The task
Lay out the lines from the start of the records up to and including the line with "[513, 521, 556, 541] StreetNumber: 760A" as a JSON list of strings, one string per line, with blank lines and the pictures left out.

Exercise input
* begin *

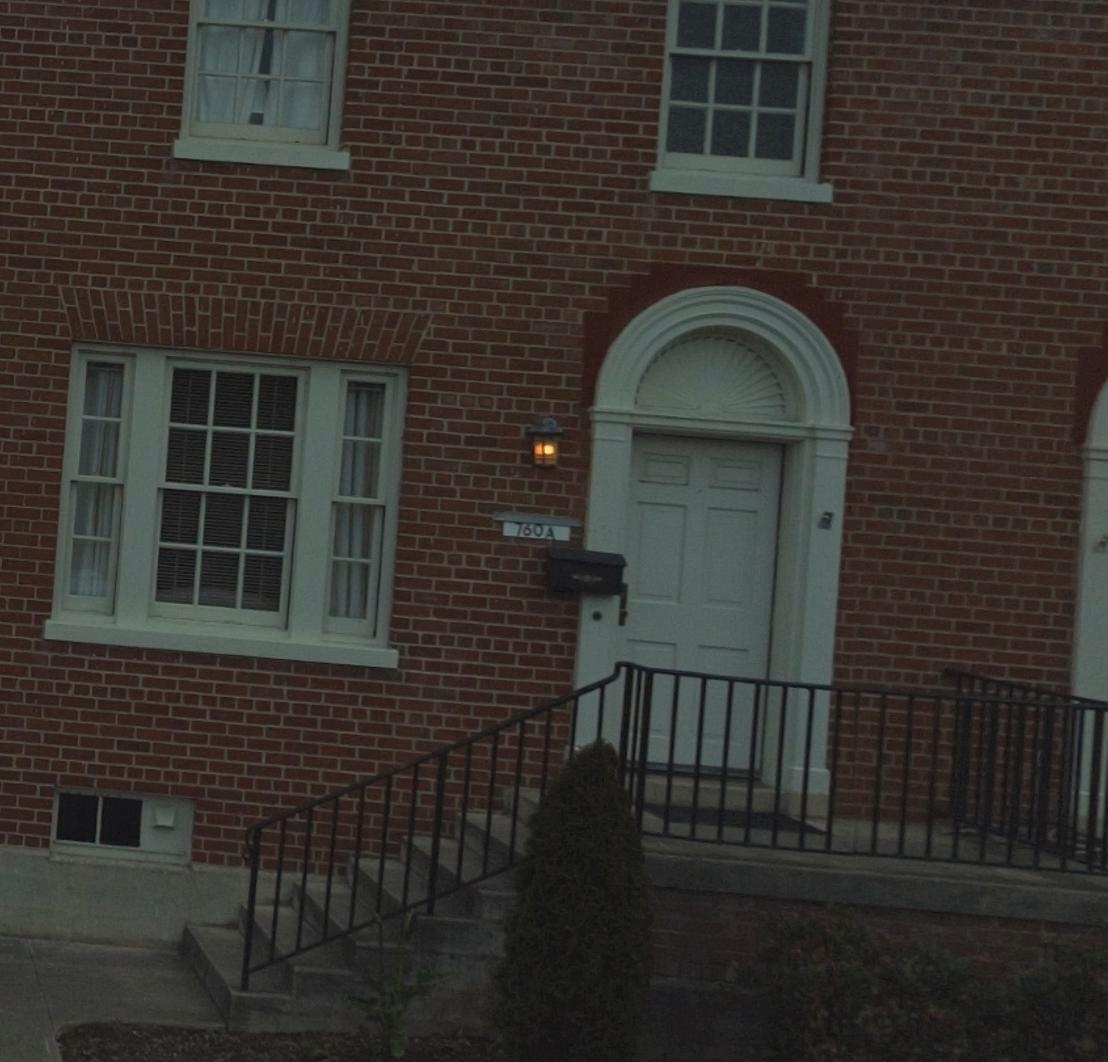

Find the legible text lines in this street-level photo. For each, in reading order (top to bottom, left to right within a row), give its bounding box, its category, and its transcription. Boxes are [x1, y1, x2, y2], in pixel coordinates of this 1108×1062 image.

[513, 521, 556, 541] StreetNumber: 760A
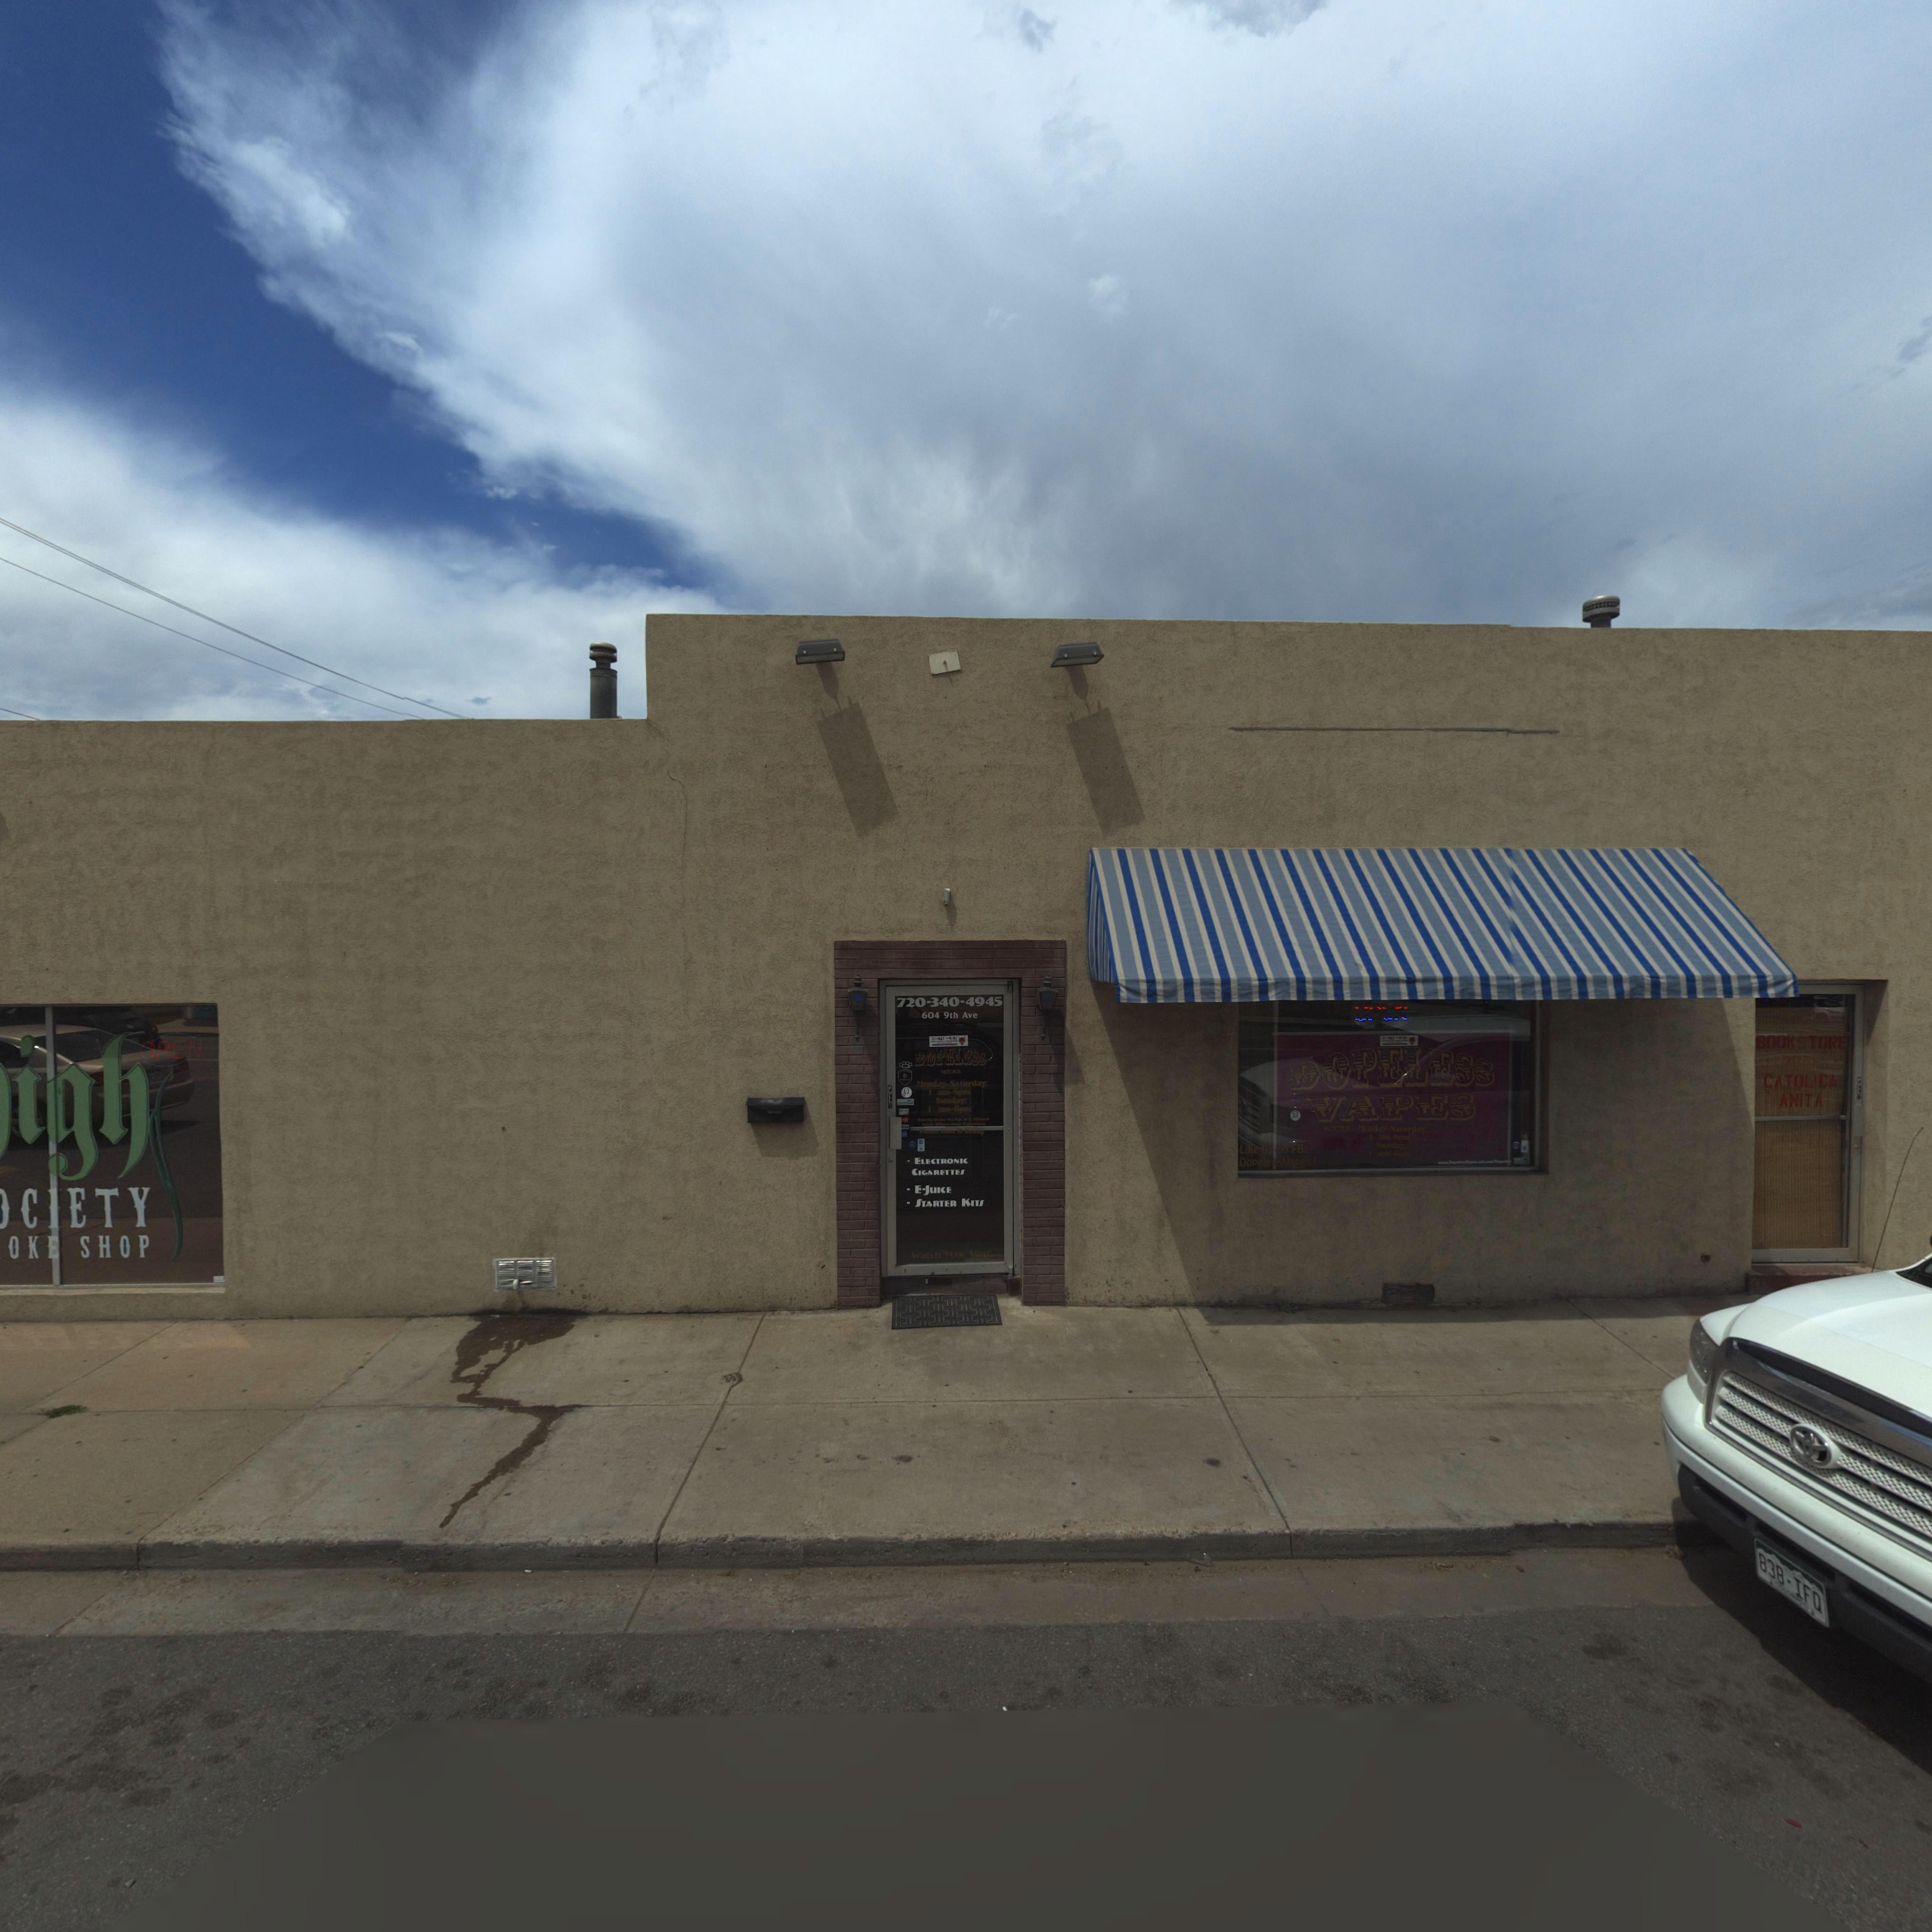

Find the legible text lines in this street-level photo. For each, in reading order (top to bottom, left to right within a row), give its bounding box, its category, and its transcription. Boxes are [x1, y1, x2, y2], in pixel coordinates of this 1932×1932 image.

[922, 1011, 939, 1019] StreetNumber: 604
[943, 1011, 977, 1018] StreetName: 9th Ave
[915, 1047, 986, 1065] BusinessName: DOPELESS
[1290, 1046, 1493, 1089] BusinessName: DOPELESS
[1763, 1074, 1837, 1088] BusinessName: CATOLICA
[12, 1032, 148, 1181] BusinessName: igh
[1306, 1093, 1474, 1121] BusinessName: VAPES
[1780, 1092, 1823, 1107] BusinessName: ANITA
[20, 1187, 151, 1227] BusinessName: CIETY
[9, 1234, 149, 1259] BusinessName: OKE SHOP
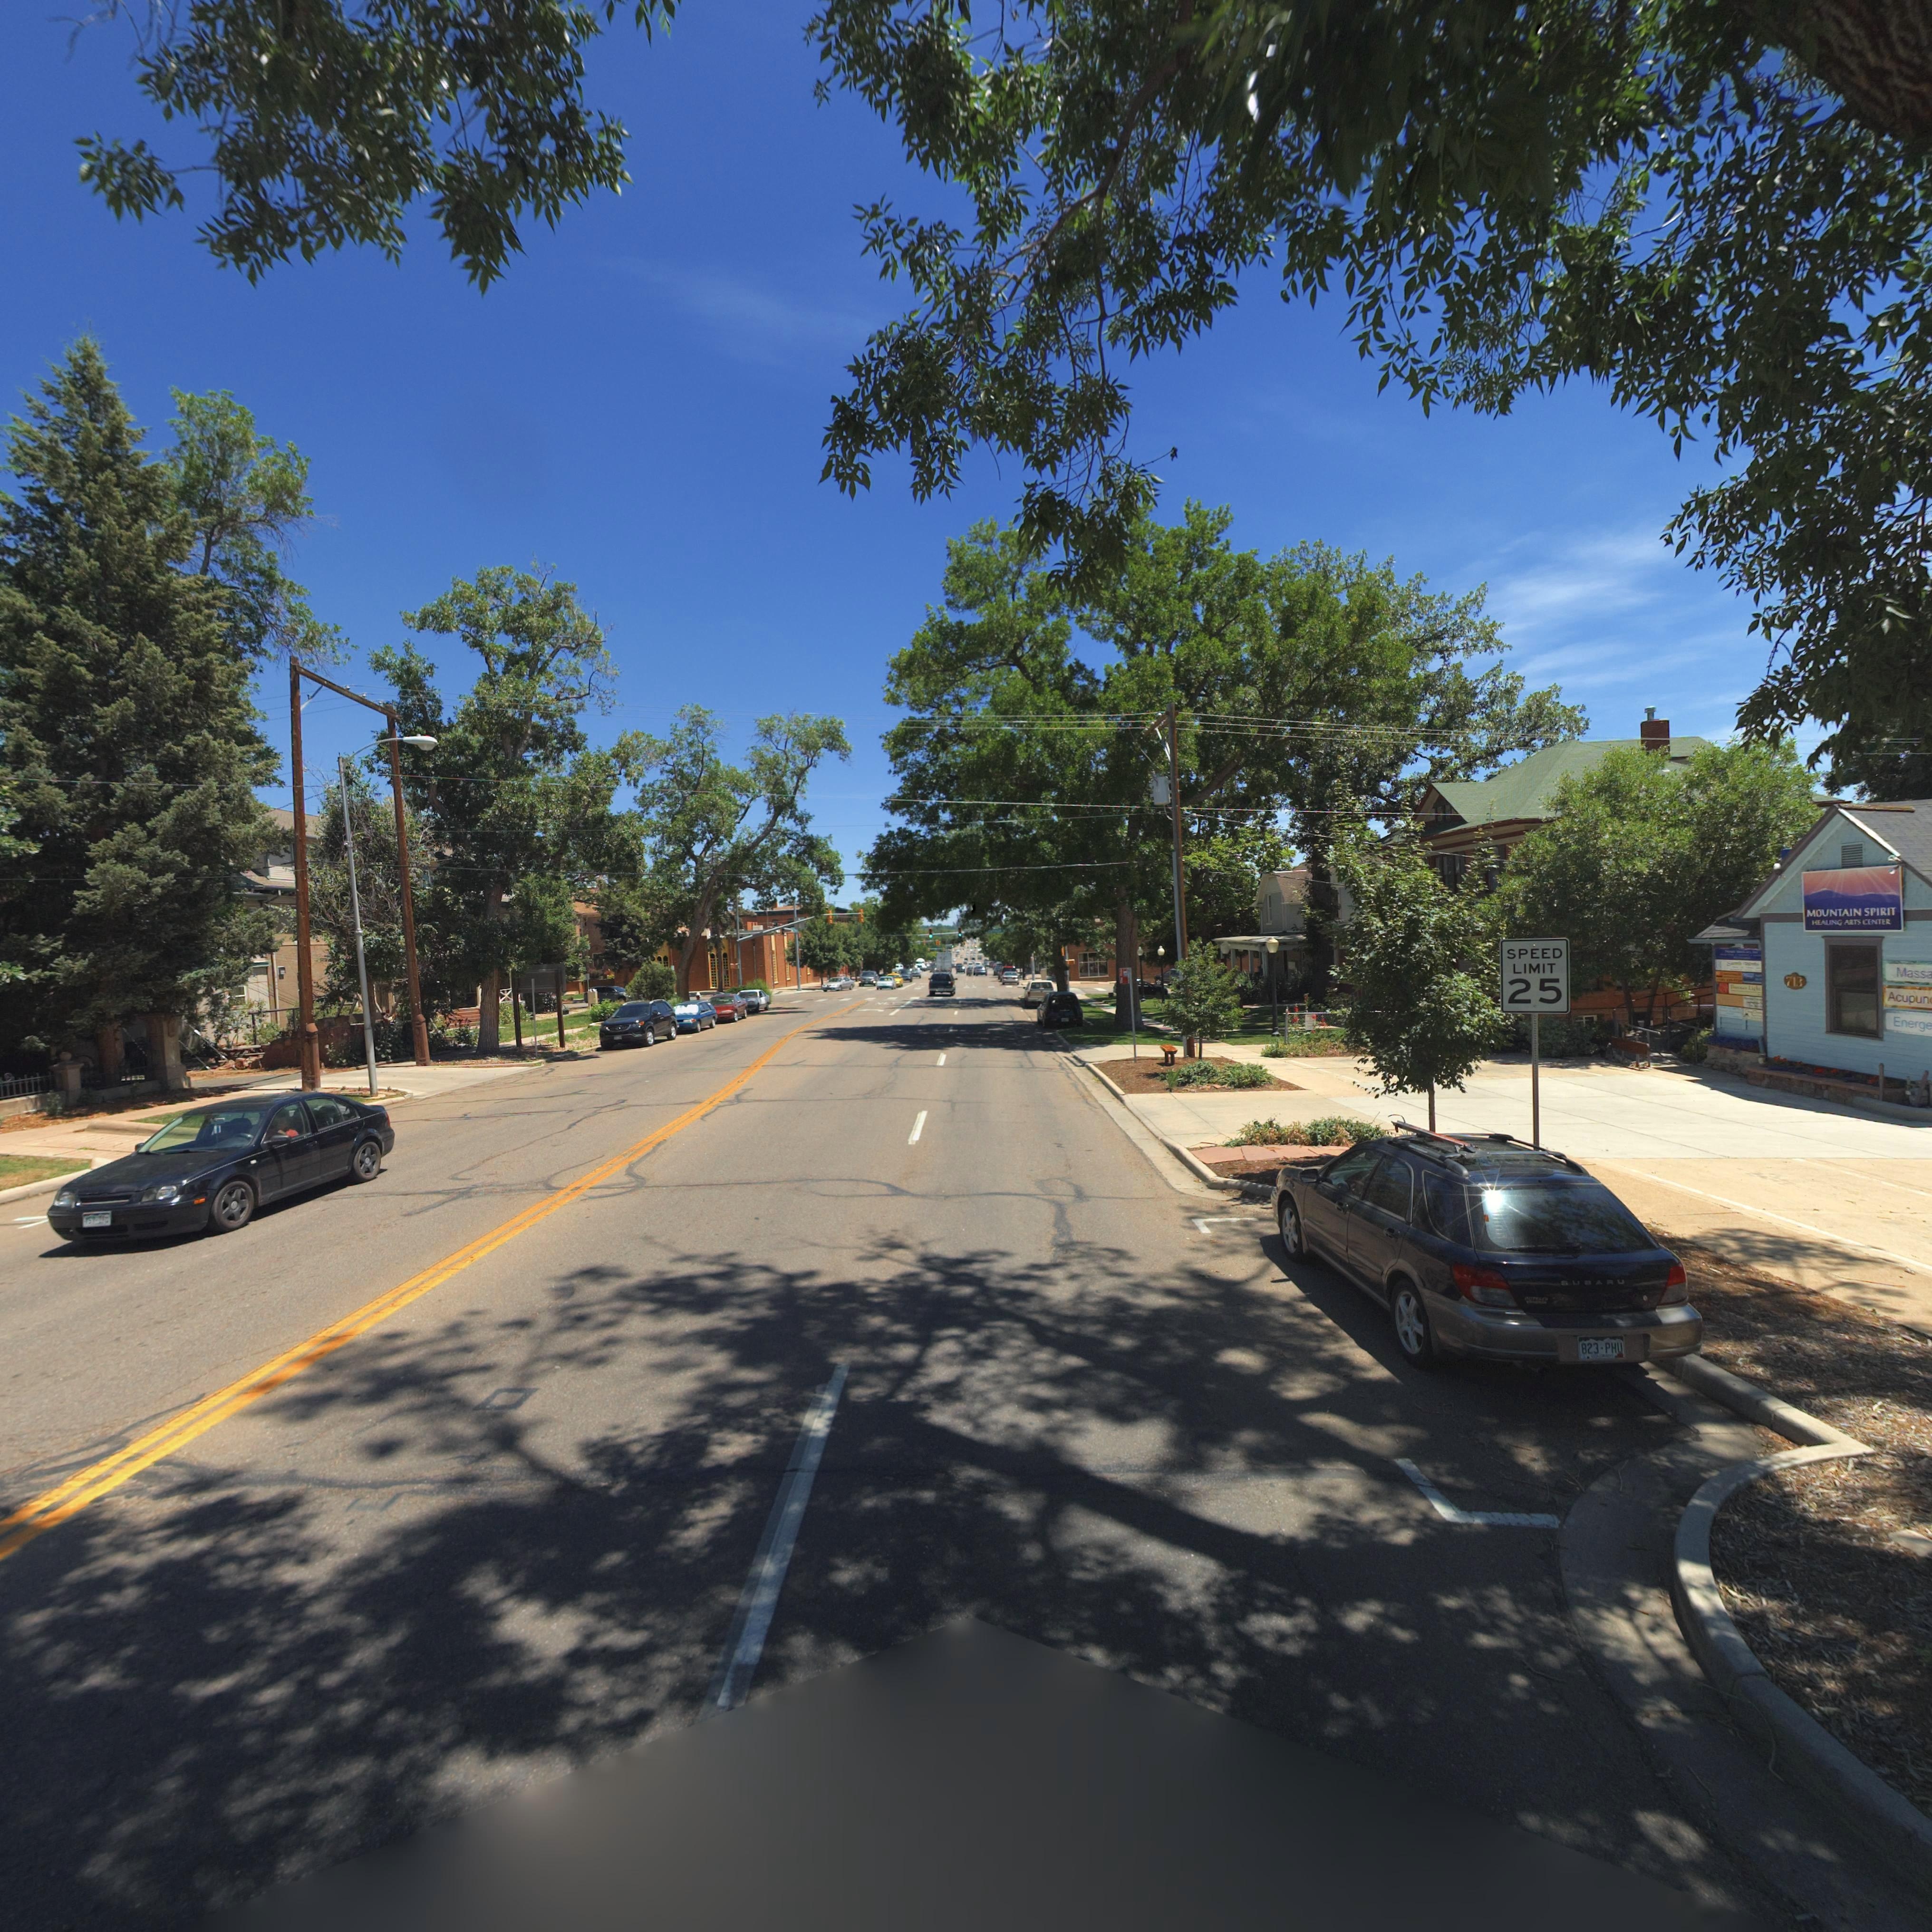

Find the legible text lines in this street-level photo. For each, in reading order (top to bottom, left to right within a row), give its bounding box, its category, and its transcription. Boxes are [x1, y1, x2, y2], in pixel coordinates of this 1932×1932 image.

* end *

Worked answer
[
  "Find the legible text lines in this street-level photo. For each, in reading order (top to bottom, left to right within a row), give its bounding box, its category, and its transcription. Boxes are [x1, y1, x2, y2], in pixel coordinates of this 1108×1062 image.",
  "[513, 521, 556, 541] StreetNumber: 760A"
]